Aug 18, 2014; Pittsburgh, PA, USA; Pittsburgh Pirates center fielder Andrew McCutchen (22) takes batting practice before playing the Atlanta Braves at PNC Park. Mandatory Credit: Charles LeClaire-USA TODAY Sports

How Much Can Andrew McCutchen's Return Really Help The Pirates?

As he has served the first disabled-list stint in his professional career, much has been made of Andrew McCutchen‘s antsy behavior in the Pittsburgh Pirates dugout.

To hear him tell it, he won’t be a bother to teammates and coaches any longer. McCutchen has said he plans to play Tuesday against the Braves at PNC Park, just as his 15-day DL banishment reaches its expiration date.

Last year’s National League MVP took “live” batting practice against minor-leaguer Jeff Inman on Monday, after which he declared himself ready to go. Manager Clint Hurdle and general manager Neal Huntington weren’t quite as certain, but it appears likely McCutchen will be in center field Tuesday evening.

With the Pirates (64-61) having lost six in a row to drop two games behind the NL’s final wild-card spot, the storyline of “Cutch” returning to play hero is irresistible.

Pittsburgh has gone 5-9 since McCutchen suffered a rare avulsion rib fracture Aug. 3, which occurred when a swing caused cartilage in his torso to rip a fragment of bone away from the rib cage.
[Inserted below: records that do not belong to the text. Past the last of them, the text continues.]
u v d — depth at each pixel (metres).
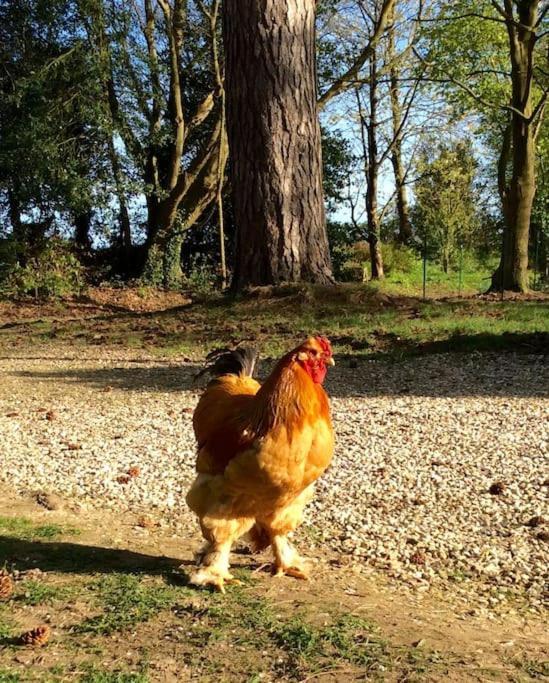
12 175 26.98
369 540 5.98
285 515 4.98
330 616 4.30
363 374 13.01
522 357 13.46
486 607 4.82
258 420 4.52
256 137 18.56
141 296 27.98
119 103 28.45
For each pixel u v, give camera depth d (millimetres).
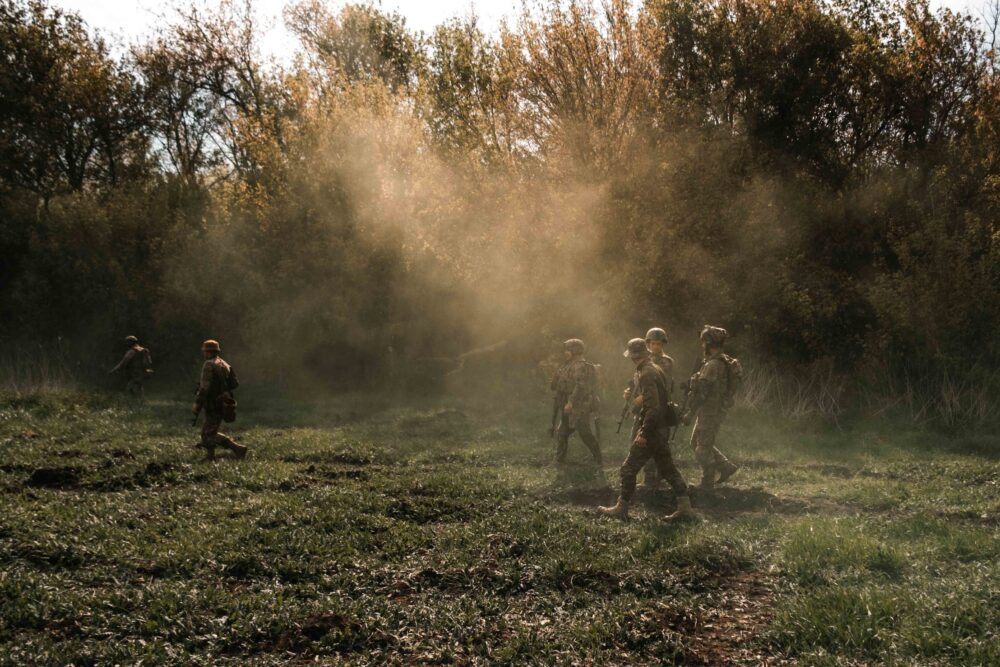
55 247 23875
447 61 26500
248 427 13820
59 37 27719
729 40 19938
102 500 7586
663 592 5418
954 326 14398
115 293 23688
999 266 14586
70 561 5766
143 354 18688
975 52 18344
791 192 18422
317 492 8062
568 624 4766
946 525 6785
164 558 5750
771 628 4672
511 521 7055
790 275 16797
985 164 16594
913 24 18875
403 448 11453
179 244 23938
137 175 29641
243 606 4871
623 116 19109
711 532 6664
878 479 9383
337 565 5801
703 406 8562
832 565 5738
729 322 16812
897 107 19047
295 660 4281
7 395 16062
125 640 4383
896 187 18156
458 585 5512
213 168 32781
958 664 4059
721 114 19969
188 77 30922
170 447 10812
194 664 4137
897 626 4547
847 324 16312
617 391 16625
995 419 13195
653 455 7395
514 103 19875
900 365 15281
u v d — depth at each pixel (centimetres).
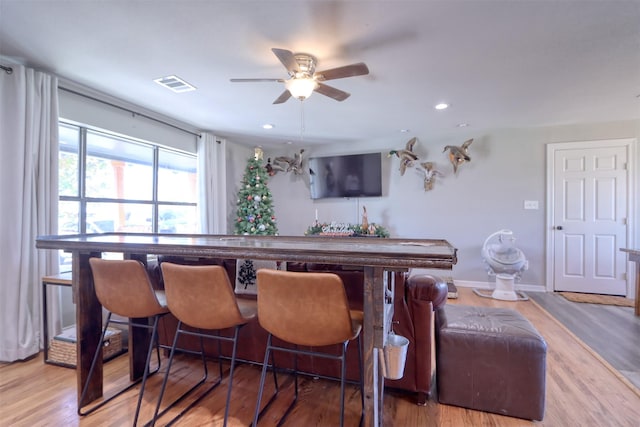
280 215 596
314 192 561
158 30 208
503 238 454
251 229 489
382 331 126
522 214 447
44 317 237
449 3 180
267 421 170
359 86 300
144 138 375
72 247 171
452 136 482
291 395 194
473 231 472
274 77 280
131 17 194
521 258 403
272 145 574
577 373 213
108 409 179
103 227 344
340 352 199
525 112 377
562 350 248
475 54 238
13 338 237
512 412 169
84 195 323
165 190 425
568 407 177
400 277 181
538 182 439
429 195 496
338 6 184
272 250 131
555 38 216
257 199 490
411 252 115
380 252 117
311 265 192
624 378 206
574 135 423
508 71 267
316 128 457
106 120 329
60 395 193
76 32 210
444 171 486
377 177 517
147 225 398
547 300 389
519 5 182
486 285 462
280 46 228
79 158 318
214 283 145
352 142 547
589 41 219
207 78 283
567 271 429
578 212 423
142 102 345
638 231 397
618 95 320
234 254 138
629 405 178
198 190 455
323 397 192
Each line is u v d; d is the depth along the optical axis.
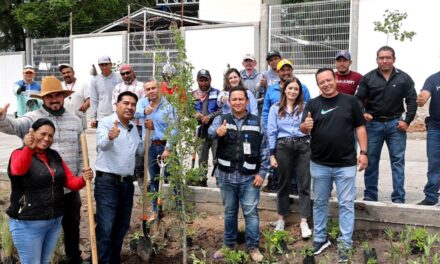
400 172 5.99
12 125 4.66
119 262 5.43
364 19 12.70
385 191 7.18
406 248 5.05
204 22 19.14
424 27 12.09
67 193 5.16
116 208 5.16
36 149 4.40
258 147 5.22
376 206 5.79
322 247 5.34
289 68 6.20
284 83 5.71
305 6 13.56
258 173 5.24
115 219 5.30
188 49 15.75
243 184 5.27
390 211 5.74
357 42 12.82
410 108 5.85
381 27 11.91
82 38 18.12
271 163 5.78
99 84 7.91
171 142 5.04
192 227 6.34
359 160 5.13
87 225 6.71
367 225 5.87
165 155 5.42
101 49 17.69
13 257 5.54
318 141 5.12
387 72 5.89
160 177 5.57
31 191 4.35
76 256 5.40
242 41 14.81
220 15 21.59
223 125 5.07
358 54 12.84
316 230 5.34
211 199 6.75
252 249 5.38
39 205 4.36
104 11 24.33
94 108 7.98
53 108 4.94
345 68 6.28
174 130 5.12
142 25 19.89
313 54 13.53
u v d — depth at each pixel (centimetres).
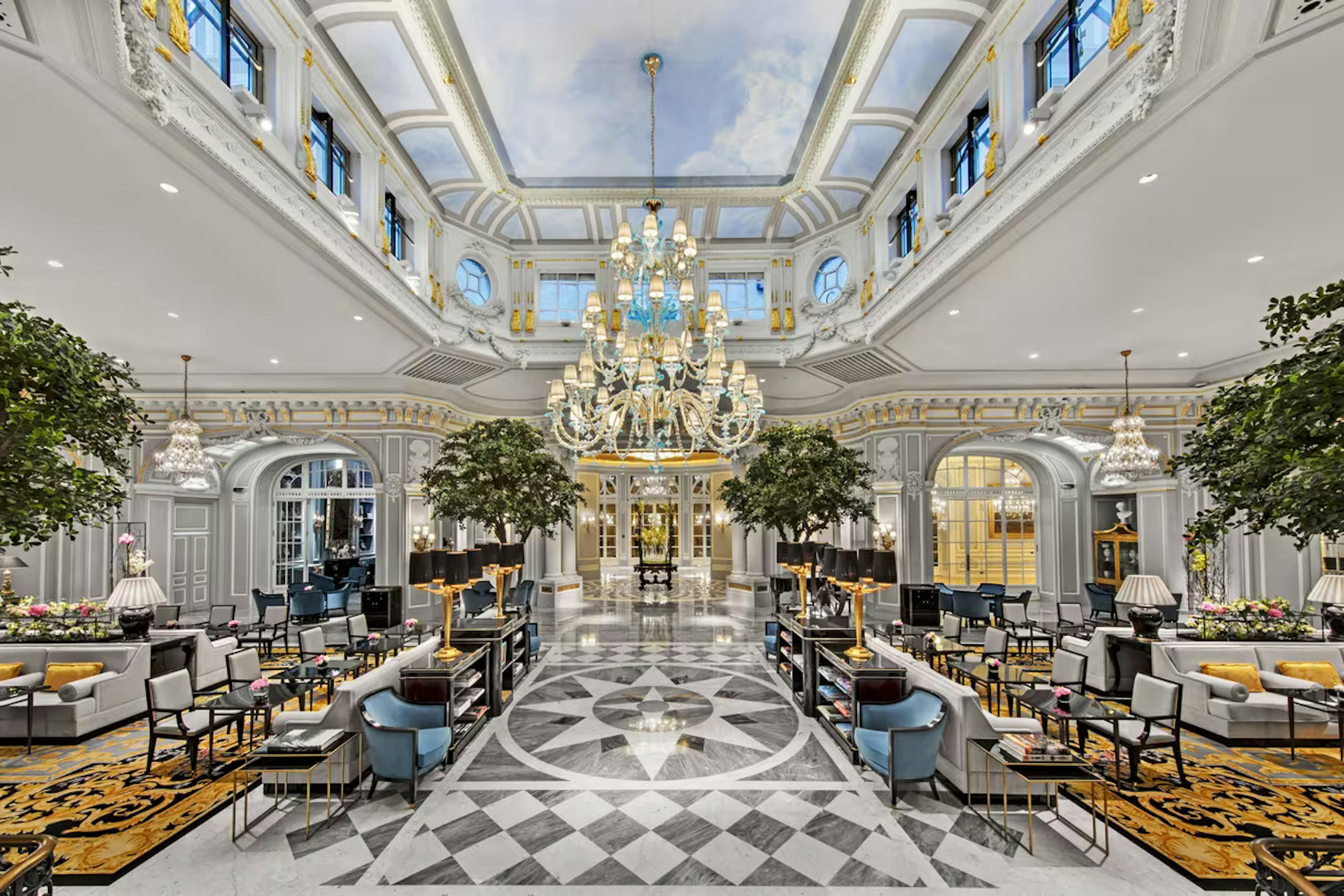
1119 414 1277
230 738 610
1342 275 733
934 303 838
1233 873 374
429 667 562
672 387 851
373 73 788
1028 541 1518
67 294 775
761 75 816
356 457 1563
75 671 648
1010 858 391
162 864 385
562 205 1165
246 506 1491
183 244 642
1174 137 464
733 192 1123
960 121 830
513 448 961
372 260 812
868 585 623
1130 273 732
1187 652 661
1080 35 614
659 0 687
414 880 369
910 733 457
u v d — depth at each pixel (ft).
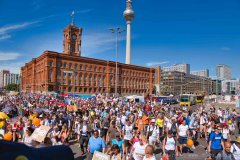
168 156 34.45
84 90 349.00
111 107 88.22
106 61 381.40
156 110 82.74
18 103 125.80
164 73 580.71
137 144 31.09
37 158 6.66
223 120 69.97
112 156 28.07
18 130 42.47
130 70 426.10
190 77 615.98
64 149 7.57
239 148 30.50
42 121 47.11
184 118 59.11
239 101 123.03
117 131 42.55
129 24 424.46
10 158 6.19
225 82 645.10
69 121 55.62
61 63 324.19
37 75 360.07
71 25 418.51
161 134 53.52
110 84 384.27
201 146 54.34
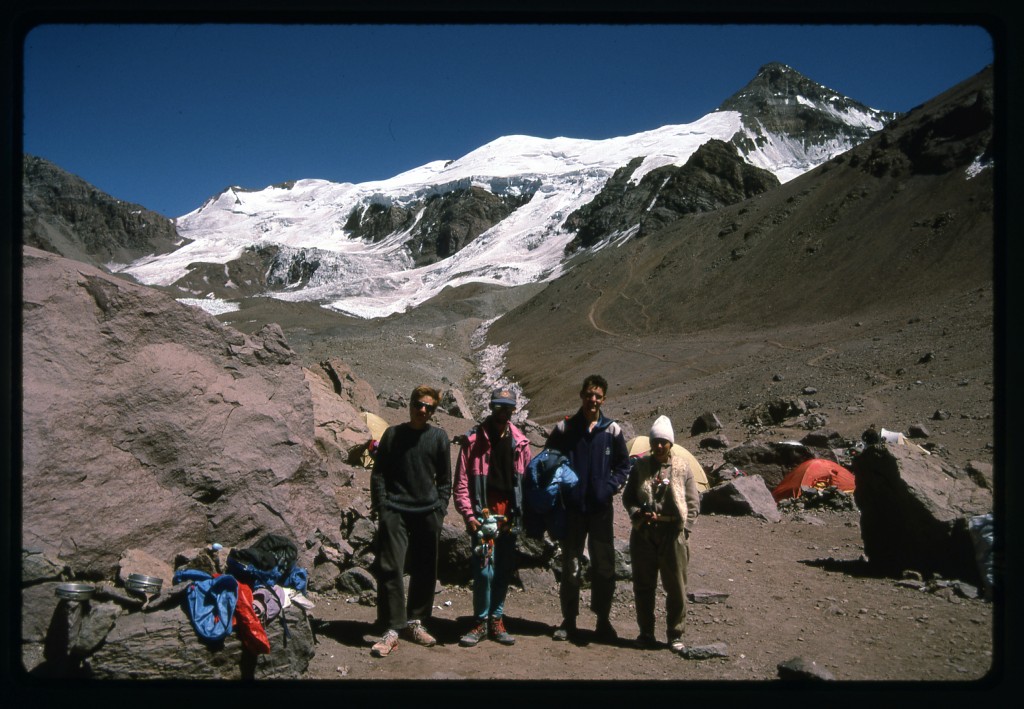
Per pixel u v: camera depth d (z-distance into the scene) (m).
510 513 6.18
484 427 6.20
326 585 7.29
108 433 6.62
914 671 5.47
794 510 14.27
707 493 13.82
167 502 6.65
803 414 31.33
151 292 7.35
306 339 113.44
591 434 6.25
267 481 7.33
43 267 6.80
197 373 7.29
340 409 12.12
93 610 4.76
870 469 9.07
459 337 112.69
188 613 4.96
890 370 40.34
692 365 65.44
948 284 65.56
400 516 6.05
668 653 6.00
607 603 6.29
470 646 5.99
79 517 6.13
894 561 8.84
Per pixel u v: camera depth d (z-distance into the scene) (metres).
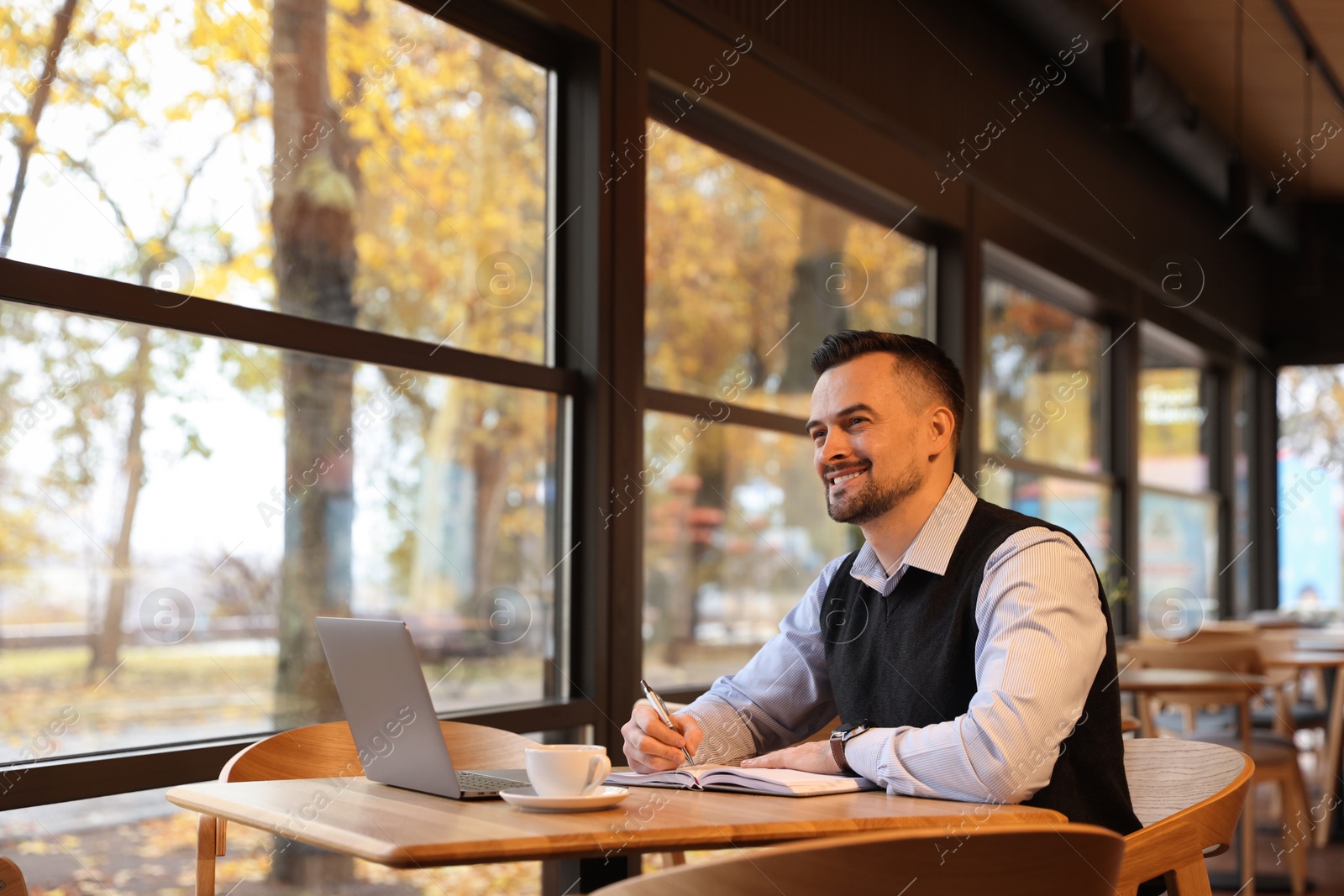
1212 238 6.96
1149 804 1.53
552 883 2.81
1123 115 4.62
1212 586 7.49
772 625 3.69
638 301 2.97
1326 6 4.98
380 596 2.49
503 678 2.72
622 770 1.52
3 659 1.84
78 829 1.87
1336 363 7.75
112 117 2.03
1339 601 7.91
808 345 3.86
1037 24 4.41
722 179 3.49
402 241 2.60
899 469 1.56
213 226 2.21
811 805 1.18
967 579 1.50
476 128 2.77
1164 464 6.97
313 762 1.63
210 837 1.47
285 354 2.31
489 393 2.72
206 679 2.14
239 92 2.27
Initially it was feared that McCutchen would miss a month or more, but his rapid recovery has pleasantly surprised team doctors and management.

However, offense hasn’t been a major issue for the Pirates since their superstar departed the lineup. Despite the absence of McCutchen’s potent bat, the Bucs have plated 58 runs over the past 14 games, an average of 4.14 per outing. That’s just slightly down from Pittsburgh’s season average of 4.21, the fourth-best mark in the NL.

On the other hand, the Pirates have allowed 65 runs over that same span, an average of 4.64 runs per game since McCutchen went out. Run prevention, not creation, has been the major reason for this ill-timed slump.

In addition, Starling Marte has patrolled center field with aplomb over the past two weeks, so it could be argued that McCutchen’s return may not have much of an effect right away, as strange as that sounds.

This isn’t to say that the Pirates won’t welcome McCutchen back with open arms, because you can never have enough offense. He’s the type of special player that can make something out of nothing, even when the rest of the lineup is being shut down.

But the emergence of Marte and Travis Snider has helped make up for McCutchen’s sidelining, so much so that the Pirates should take every precaution to make sure their primary catalyst won’t re-aggravate the injury upon his return. No matter what McCutchen claims, team doctors and athletic trainers have to be forthcoming about what they think.

That won’t be easy if the prognosis is less optimistic than McCutchen wants it to be. He clearly wants to swing in from the rafters to get the Pirates going again.

The season can still be salvaged, but only if McCutchen is truly fit to play. He’s too important to this franchise to risk further damage, and last time I checked, he can’t pitch.